Effect of microstructure on strength and ductility of high strength quasicrystal phase dispersed Mg-Zn-Y alloys

Recently, magnesium alloys with a dispersion of quasicrystalline icosahedral i-phase have been shown to exhibit very high strengths combined with ductility. However, effect of the i-phase and its amount has not been investigated comprehensively. To make a systematic investigation, two alloys of composition Mg-6x Zn-x Y, where x=0.5 and 1 at%, were chill cast and extruded at three different temperatures to produce various grain sizes with a dispersion of i-phase. The extruded alloys were tested in tension and compression. Very fine grains of micron and submicron size have been obtained, resulting in very high yield strengths of up to about 400 MPa accompanied by total elongations of over 12%. Microstructural features such as precipitation and texture have been studied, and mechanical properties such as strength and ductility in tension and compression have been determined.
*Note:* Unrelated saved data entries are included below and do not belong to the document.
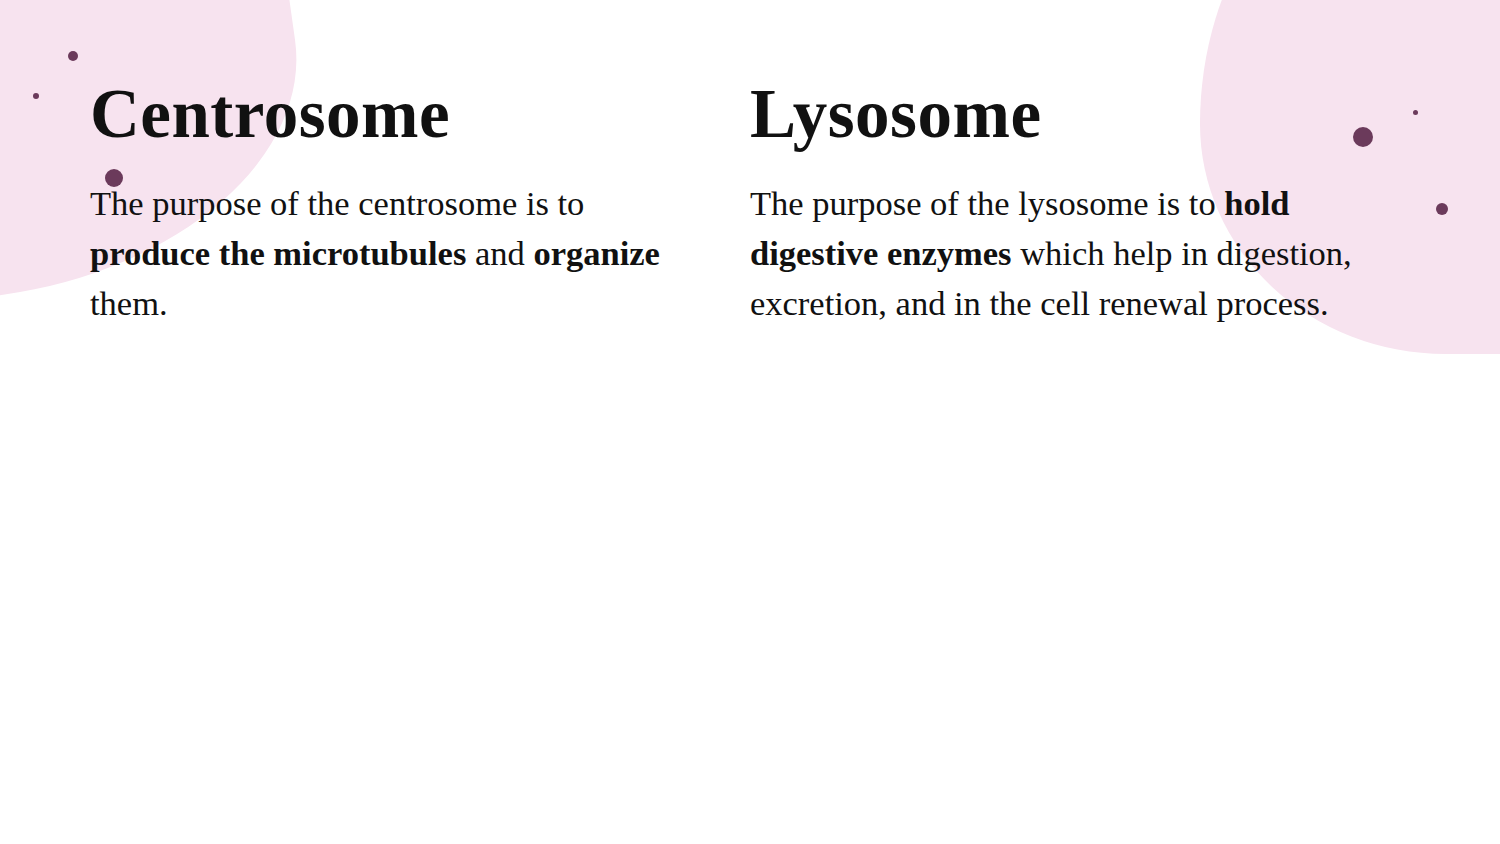Centrosome
The purpose of the centrosome is to produce the microtubules and organize them.
Lysosome
The purpose of the lysosome is to hold digestive enzymes which help in digestion, excretion, and in the cell renewal process.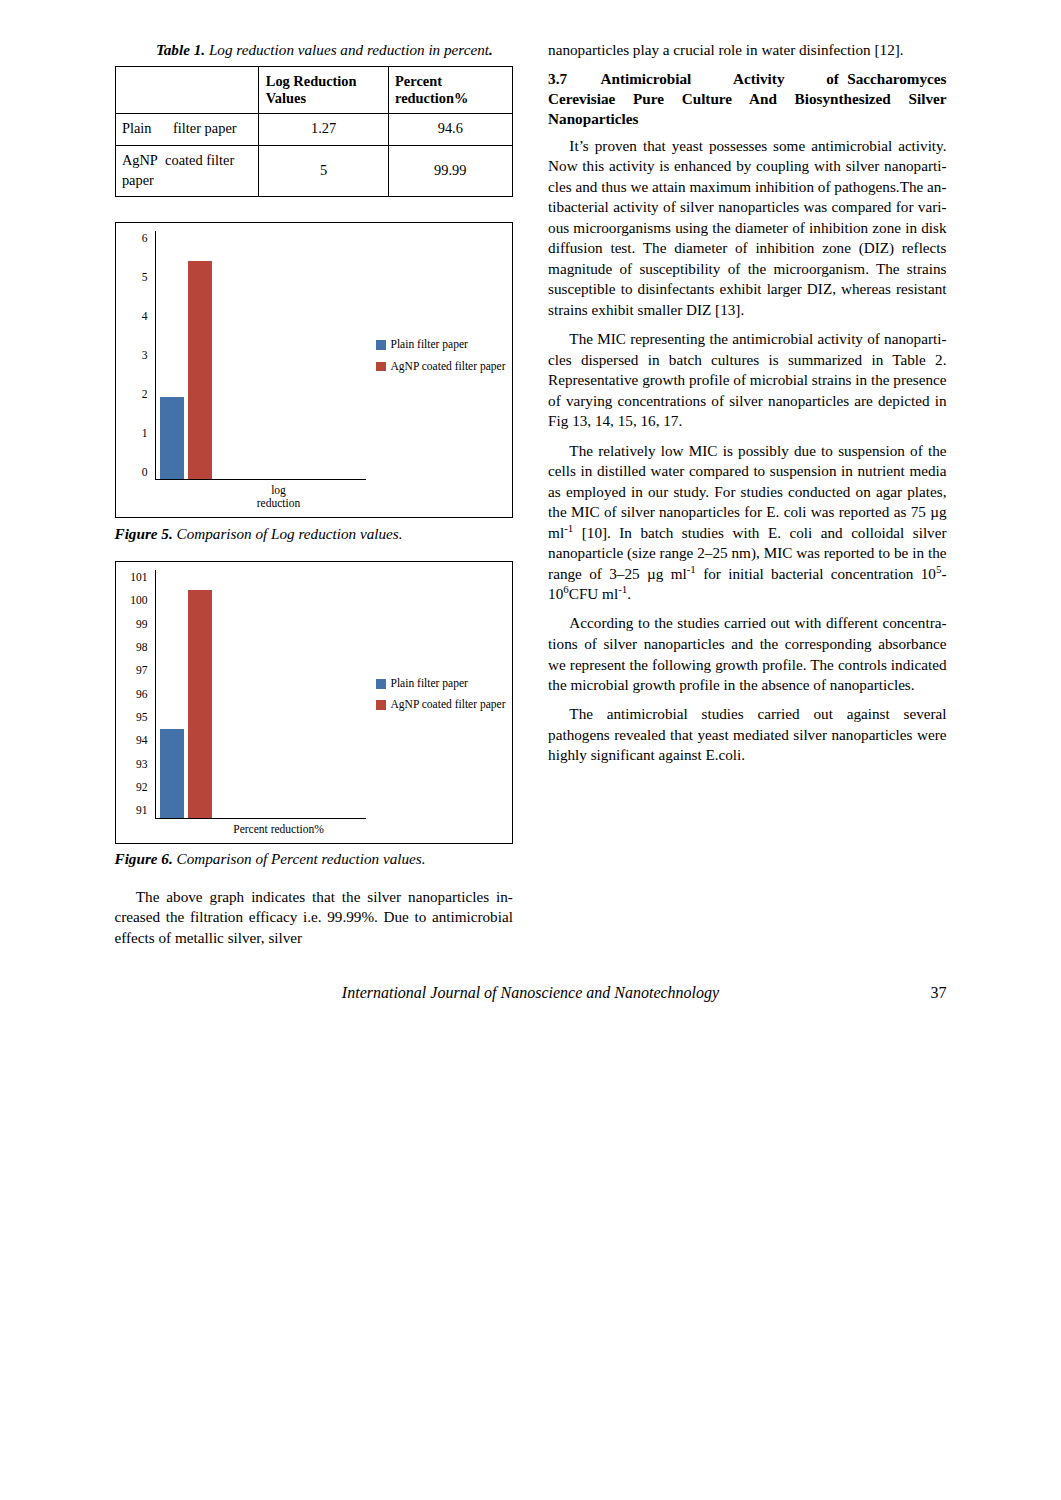Table 1. Log reduction values and reduction in percent.
| | Log Reduction Values | Percent reduction% |
| Plain filter paper | 1.27 | 94.6 |
| AgNP coated filter paper | 5 | 99.99 |
6 5 4 3 2 1 0
Plain filter paper
AgNP coated filter paper
log
reduction
Figure 5. Comparison of Log reduction values.
101 100 99 98 97 96 95 94 93 92 91
Plain filter paper
AgNP coated filter paper
Percent reduction%
Figure 6. Comparison of Percent reduction values.
The above graph indicates that the silver nanoparticles increased the filtration efficacy i.e. 99.99%. Due to antimicrobial effects of metallic silver, silver
nanoparticles play a crucial role in water disinfection [12].
3.7 Antimicrobial Activity of Saccharomyces Cerevisiae Pure Culture And Biosynthesized Silver Nanoparticles
It’s proven that yeast possesses some antimicrobial activity. Now this activity is enhanced by coupling with silver nanoparticles and thus we attain maximum inhibition of pathogens.The antibacterial activity of silver nanoparticles was compared for various microorganisms using the diameter of inhibition zone in disk diffusion test. The diameter of inhibition zone (DIZ) reflects magnitude of susceptibility of the microorganism. The strains susceptible to disinfectants exhibit larger DIZ, whereas resistant strains exhibit smaller DIZ [13].
The MIC representing the antimicrobial activity of nanoparticles dispersed in batch cultures is summarized in Table 2. Representative growth profile of microbial strains in the presence of varying concentrations of silver nanoparticles are depicted in Fig 13, 14, 15, 16, 17.
The relatively low MIC is possibly due to suspension of the cells in distilled water compared to suspension in nutrient media as employed in our study. For studies conducted on agar plates, the MIC of silver nanoparticles for E. coli was reported as 75 µg ml-1 [10]. In batch studies with E. coli and colloidal silver nanoparticle (size range 2–25 nm), MIC was reported to be in the range of 3–25 µg ml-1 for initial bacterial concentration 105- 106CFU ml-1.
According to the studies carried out with different concentrations of silver nanoparticles and the corresponding absorbance we represent the following growth profile. The controls indicated the microbial growth profile in the absence of nanoparticles.
The antimicrobial studies carried out against several pathogens revealed that yeast mediated silver nanoparticles were highly significant against E.coli.
International Journal of Nanoscience and Nanotechnology 37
As the grain size is refined, depending on the alloy composition and extrusion temperature, the texture is also modified, such that a higher strength resulting from finer grain size is accompanied by a reasonable elongation, of over 12%. In aged condition the Hall-Petch plots for tensile and compressive yield strengths are nearly parallel, with slopes in the range of 237-307 MPa μm−1/2. The Hall-Petch slopes of critically resolved shear stress of slip and twinning are nearly the same at about 63 MPa μm−1/2.